EXERCISE INSTRUCTIONS — Copy the material from its first line through the line containing "です。それをしっかり見極めるためには周りをよく見る必要があ", putting "Vendéglátó" wherever "Catering" appears and changing nothing else. Omit the pictures.

AVAILABLE DATA —
□ □ □ □ □

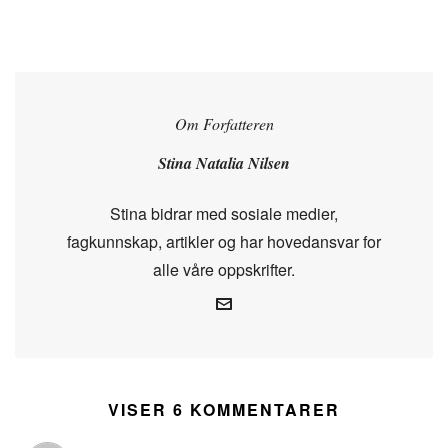
Om Forfatteren
Stina Natalia Nilsen
Stina bidrar med sosiale medier,
fagkunnskap, artikler og har hovedansvar for
alle våre oppskrifter.
VISER 6 KOMMENTARER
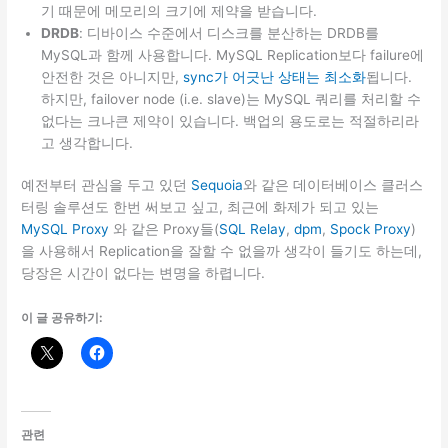
기 때문에 메모리의 크기에 제약을 받습니다.
DRDB
: 디바이스 수준에서 디스크를 분산하는 DRDB를
MySQL과 함께 사용합니다. MySQL Replication보다 failure에
안전한 것은 아니지만,
sync가 어긋난 상태는 최소화
됩니다.
하지만, failover node (i.e. slave)는 MySQL 쿼리를 처리할 수
없다는 크나큰 제약이 있습니다. 백업의 용도로는 적절하리라
고 생각합니다.
예전부터 관심을 두고 있던
Sequoia
와 같은 데이터베이스 클러스
터링 솔루션도 한번 써보고 싶고, 최근에 화제가 되고 있는
MySQL Proxy
와 같은 Proxy들(
SQL Relay
,
dpm
,
Spock Proxy
)
을 사용해서 Replication을 잘할 수 없을까 생각이 들기도 하는데,
당장은 시간이 없다는 변명을 하렵니다.
이 글 공유하기:
관련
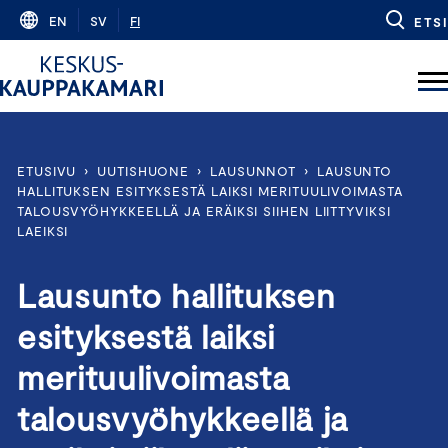
Skip
EN
SV
FI
ETSI
to
content
ETUSIVU
›
UUTISHUONE
›
LAUSUNNOT
›
LAUSUNTO
HALLITUKSEN ESITYKSESTÄ LAIKSI MERITUULIVOIMASTA
TALOUSVYÖHYKKEELLÄ JA ERÄIKSI SIIHEN LIITTYVIKSI
LAEIKSI
Lausunto hallituksen
esityksestä laiksi
merituulivoimasta
talousvyöhykkeellä ja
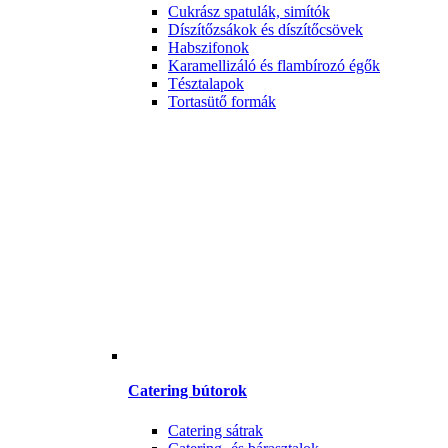
Cukrász spatulák, simítók
Díszítőzsákok és díszítőcsövek
Habszifonok
Karamellizáló és flambírozó égők
Tésztalapok
Tortasütő formák
Catering bútorok
Catering sátrak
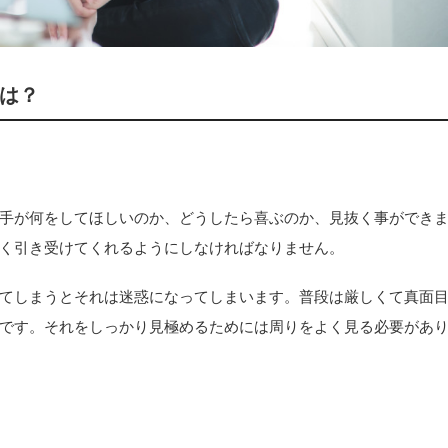
は？
手が何をしてほしいのか、どうしたら喜ぶのか、見抜く事ができ
く引き受けてくれるようにしなければなりません。
てしまうとそれは迷惑になってしまいます。普段は厳しくて真面
です。それをしっかり見極めるためには周りをよく見る必要があ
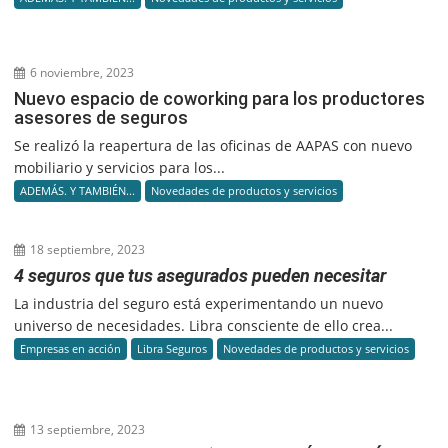
6 noviembre, 2023
Nuevo espacio de coworking para los productores
asesores de seguros
Se realizó la reapertura de las oficinas de AAPAS con nuevo
mobiliario y servicios para los...
ADEMÁS. Y TAMBIÉN...
Novedades de productos y servicios
18 septiembre, 2023
4 seguros que tus asegurados pueden necesitar
La industria del seguro está experimentando un nuevo
universo de necesidades. Libra consciente de ello crea...
Empresas en acción
Libra Seguros
Novedades de productos y servicios
13 septiembre, 2023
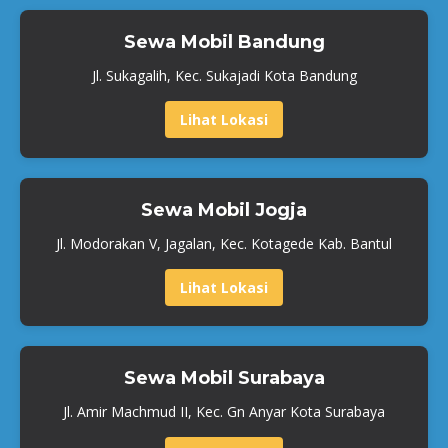
Sewa Mobil Bandung
Jl. Sukagalih, Kec. Sukajadi Kota Bandung
Lihat Lokasi
Sewa Mobil Jogja
Jl. Modorakan V, Jagalan, Kec. Kotagede Kab. Bantul
Lihat Lokasi
Sewa Mobil Surabaya
Jl. Amir Machmud II, Kec. Gn Anyar Kota Surabaya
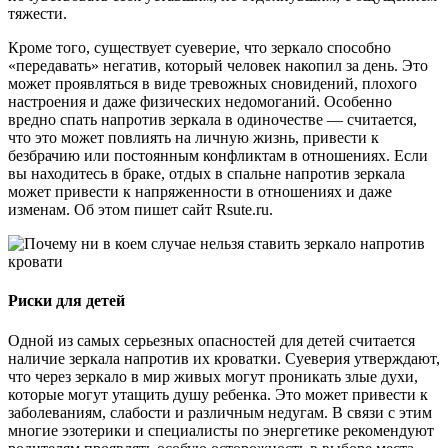
тяжести.
Кроме того, существует суеверие, что зеркало способно
«передавать» негатив, который человек накопил за день. Это
может проявляться в виде тревожных сновидений, плохого
настроения и даже физических недомоганий. Особенно
вредно спать напротив зеркала в одиночестве — считается,
что это может повлиять на личную жизнь, привести к
безбрачию или постоянным конфликтам в отношениях. Если
вы находитесь в браке, отдых в спальне напротив зеркала
может привести к напряженности в отношениях и даже
изменам. Об этом пишет сайт Rsute.ru.
Риски для детей
Одной из самых серьезных опасностей для детей считается
наличие зеркала напротив их кроватки. Суеверия утверждают,
что через зеркало в мир живых могут проникать злые духи,
которые могут утащить душу ребенка. Это может привести к
заболеваниям, слабости и различным недугам. В связи с этим
многие эзотерики и специалисты по энергетике рекомендуют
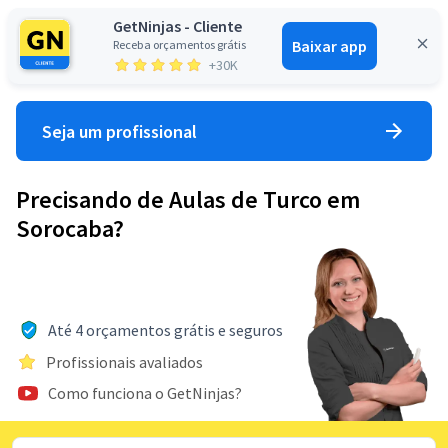
GetNinjas - Cliente
Baixar app
Receba orçamentos grátis
Entrar
+30K
Seja um profissional
Precisando de Aulas de Turco em
Sorocaba?
Até 4 orçamentos grátis e seguros
Profissionais avaliados
Como funciona o GetNinjas?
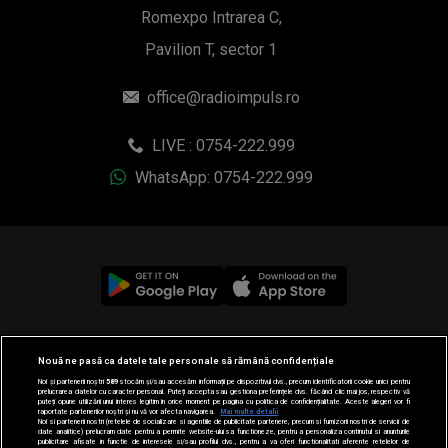
Romexpo Intrarea C,
Pavilion T, sector 1
office@radioimpuls.ro
LIVE : 0754-222.999
WhatsApp: 0754-222.999
© 2019-2026 DOGAN MEDIA INTERNATIONAL SA, Toate
Nouă ne pasă ca datele tale personale să rămână confidențiale
drepturile rezervate.
Noi și partenerii noștri
589
stocăm și/sau accesăm informații pe dispozitivul dvs., precum identificatorii cookie unici pentru
prelucrarea datelor cu caracter personal. Puteți accepta sau gestiona preferințele dvs. făcând clic mai jos, respectiv vă
puteți opune utilizării unui interes legitim în orice moment pe pagina cu politica de confidențialitate. Aceste alegeri vor fi
raportate partenerilor noștri și nu vă vor afecta navigarea.
Mai multe detalii
Noi si partenerii nostri (retelele de socializare si agentiile de publicitate partenere, precum si furnizorii nostri de servicii de
date analitice) prelucram date pentru a permite website-ului sa functioneze, pentru a personaliza continutul si anunturile
publicitare afisate in functie de interesele si/sau profilul dvs., pentru a va oferi functionalitati aferente retelelor de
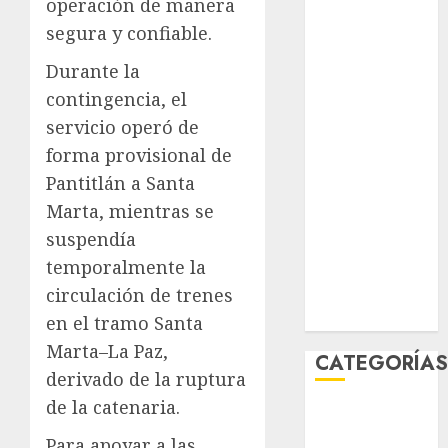
operación de manera
julio 2026
segura y confiable.
junio 2026
mayo 2026
Durante la
abril 2026
contingencia, el
marzo 2026
servicio operó de
febrero 2026
forma provisional de
enero 2026
Pantitlán a Santa
diciembre
Marta, mientras se
2025
suspendía
noviembre
temporalmente la
2025
marzo 2020
circulación de trenes
enero 2020
en el tramo Santa
Marta–La Paz,
CATEGORÍA
derivado de la ruptura
de la catenaria.
Al Momento
Cultura
Para apoyar a las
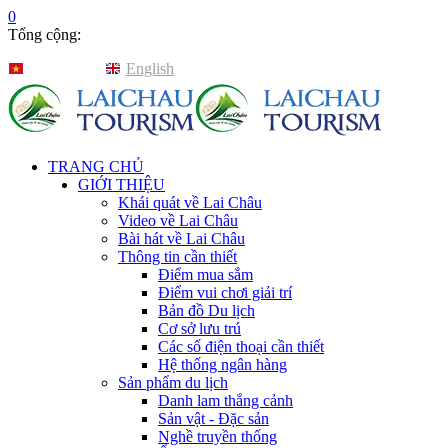
0
Tổng cộng:
Tiếng Việt
English
TRANG CHỦ
GIỚI THIỆU
Khái quát về Lai Châu
Video về Lai Châu
Bài hát về Lai Châu
Thông tin cần thiết
Điểm mua sắm
Điểm vui chơi giải trí
Bản đồ Du lịch
Cơ sở lưu trú
Các số điện thoại cần thiết
Hệ thống ngân hàng
Sản phẩm du lịch
Danh lam thắng cảnh
Sản vật - Đặc sản
Nghề truyền thống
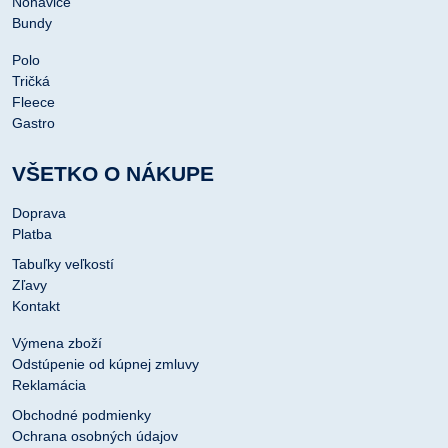
Nohavice
Bundy
Polo
Tričká
Fleece
Gastro
VŠETKO O NÁKUPE
Doprava
Platba
Tabuľky veľkostí
Zľavy
Kontakt
Výmena zboží
Odstúpenie od kúpnej zmluvy
Reklamácia
Obchodné podmienky
Ochrana osobných údajov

□ □ □ □ □

OUTPUT FOR THIS TASK —
Om Forfatteren
Stina Natalia Nilsen
Stina bidrar med sosiale medier,
fagkunnskap, artikler og har hovedansvar for
alle våre oppskrifter.
VISER 6 KOMMENTARER
기 때문에 메모리의 크기에 제약을 받습니다.
DRDB
: 디바이스 수준에서 디스크를 분산하는 DRDB를
MySQL과 함께 사용합니다. MySQL Replication보다 failure에
안전한 것은 아니지만,
sync가 어긋난 상태는 최소화
됩니다.
하지만, failover node (i.e. slave)는 MySQL 쿼리를 처리할 수
없다는 크나큰 제약이 있습니다. 백업의 용도로는 적절하리라
고 생각합니다.
예전부터 관심을 두고 있던
Sequoia
와 같은 데이터베이스 클러스
터링 솔루션도 한번 써보고 싶고, 최근에 화제가 되고 있는
MySQL Proxy
와 같은 Proxy들(
SQL Relay
,
dpm
,
Spock Proxy
)
을 사용해서 Replication을 잘할 수 없을까 생각이 들기도 하는데,
당장은 시간이 없다는 변명을 하렵니다.
이 글 공유하기:
관련
Skip
EN
SV
FI
ETSI
to
content
ETUSIVU
›
UUTISHUONE
›
LAUSUNNOT
›
LAUSUNTO
HALLITUKSEN ESITYKSESTÄ LAIKSI MERITUULIVOIMASTA
TALOUSVYÖHYKKEELLÄ JA ERÄIKSI SIIHEN LIITTYVIKSI
LAEIKSI
Lausunto hallituksen
esityksestä laiksi
merituulivoimasta
talousvyöhykkeellä ja
Cukrász spatulák, simítók
Díszítőzsákok és díszítőcsövek
Habszifonok
Karamellizáló és flambírozó égők
Tésztalapok
Tortasütő formák
Vendéglátó bútorok
Vendéglátó sátrak
は？
手が何をしてほしいのか、どうしたら喜ぶのか、見抜く事ができ
く引き受けてくれるようにしなければなりません。
てしまうとそれは迷惑になってしまいます。普段は厳しくて真面
です。それをしっかり見極めるためには周りをよく見る必要があ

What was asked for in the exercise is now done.